I'm not sure whats so great about this book. I guess its just the fact that when Kinsella says there was this totally fantastic event, you believe him. Who knows why? The man is an amazing writer, and this proves it. By the way, if you are a teacher by all means, assign this book to your class instead of the tired old 19th century british class warfare novel.

Rating: 5 stars
Summary: The Iowa Baseball Confederacy
Review: This was one of the funnest (is that a word?) books I've ever read. I rarely find a book that builds a story like this one. Kinsella has a gift of weaving reality and fantasy back and forth until you aren't sure what is or isn't possible. The story begins very much rooted in reality then slowly creeps into a fantasy world where baseball is no longer just a game, but quite literally becomes a religion, complete with choirs and lighting bolts from heaven. I actually noticed my heart beating faster as the games intensity built, I think it was around the 1700th inning. That's right 1700th. Read this book if you love baseball. Read this book if you don't, you won't be disapointed.

Rating: 5 stars
Summary: Another Classic Baseball Novel
Review: W.P. Kinsella is one of my all-time favorite writers, and this is one of his better novels. If you've seen the movie, "Field of Dreams," or read his book "Shoeless Joe," which was the basis for the movie, you know what to expect from Kinsella.

His stories of baseball and magic are written for readers with vivid imaginations. This is a story of a researcher looking for proof of an old league that nobody else can remember. He somehow ends up at a never-ending exhibition game between the 1908 Cubs and the all-stars from this Iowa league.

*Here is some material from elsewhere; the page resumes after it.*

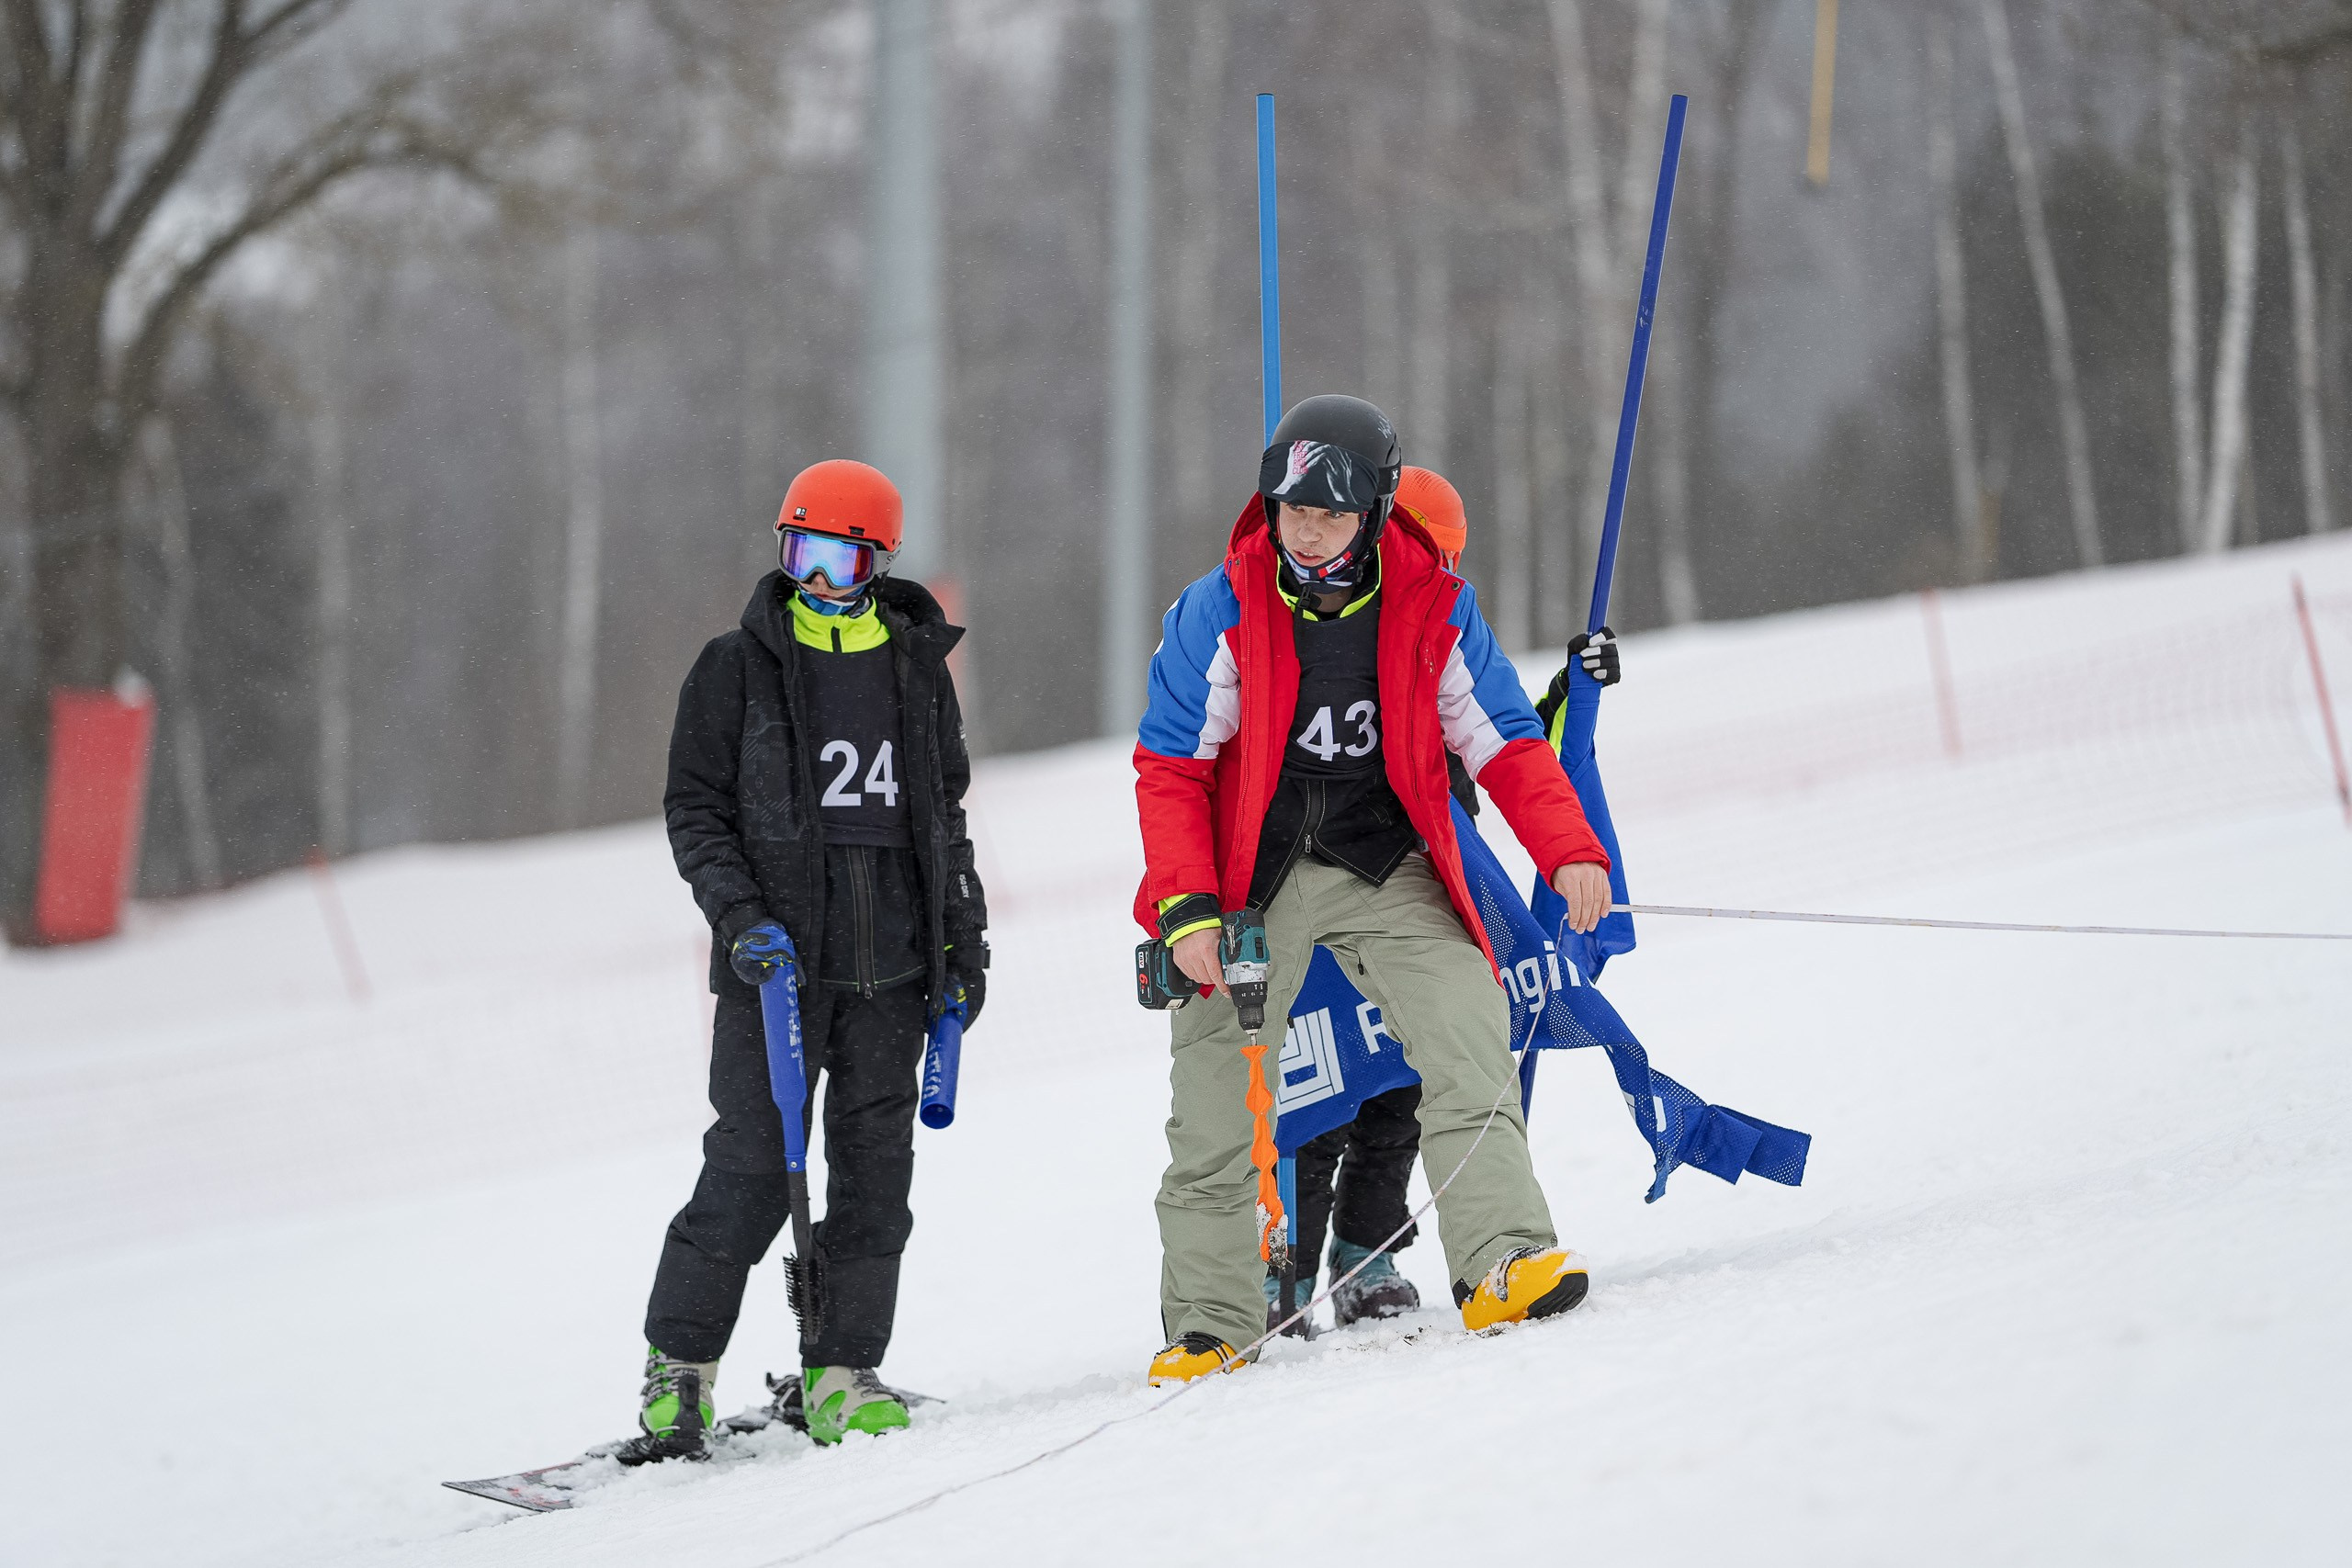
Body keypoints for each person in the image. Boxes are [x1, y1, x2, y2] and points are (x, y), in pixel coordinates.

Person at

As usual with Kinsella, the book is about a lot more than baseball. If you're the type of reader who can accept a story that seems totally unbelievbale, and if you like baseball, you should try this one. If you like it, he's written quite a few other books and I haven't found a bad one yet.

Rating: 2 stars
Summary: Mind-boggling
Review: What's so mind-boggling is the drugs that Kinsella must have been smoking in order to come up with this one. Now read this description of the book:
An albino, like his dead father, is convinced that a 3000 inning game took place 80-some years ago between the Chicago Cubs and the Iowa baseball Confederacy All-stars. The albino is somehow able to go back in time and witness the game (as a matter of fact the local hicks use him as a good-luck charm and rub his head before stepping to the plate, allowing him to remain in the dugout) in all its glory. Then Teddy Roosevelt shows up and takesa few swings, telling the pitcher not to patronize him after throwing an easy pitch, and then making a cheap pun about the bat being a "big stick." Soon after that Leonardo DaVinci showed up in a balloon and watches a few innings. Shortly thereafter a giant flood occurs and some of the players spontaeneouly throw themselves in the waters. To fill the vacancies, a statue of an angel plays in the outfield.

There, I think I've covered all the bases, so to speak. Oh, I forgot the Native America named "Drifting Away" who is messing with the reality of this county and eventually plays in the game too.

Look, I don't like to be so completely negative, but the book was ludicrous. To make matters worse, it throws in a fairly gratuitous love interest who is the spitting image of the Albino protagonist's mother (kinda Fruedian) and more seemingly random things than could possibly be mentioned in this review. And bear in mind, reading these things, that I'm a baseball fan.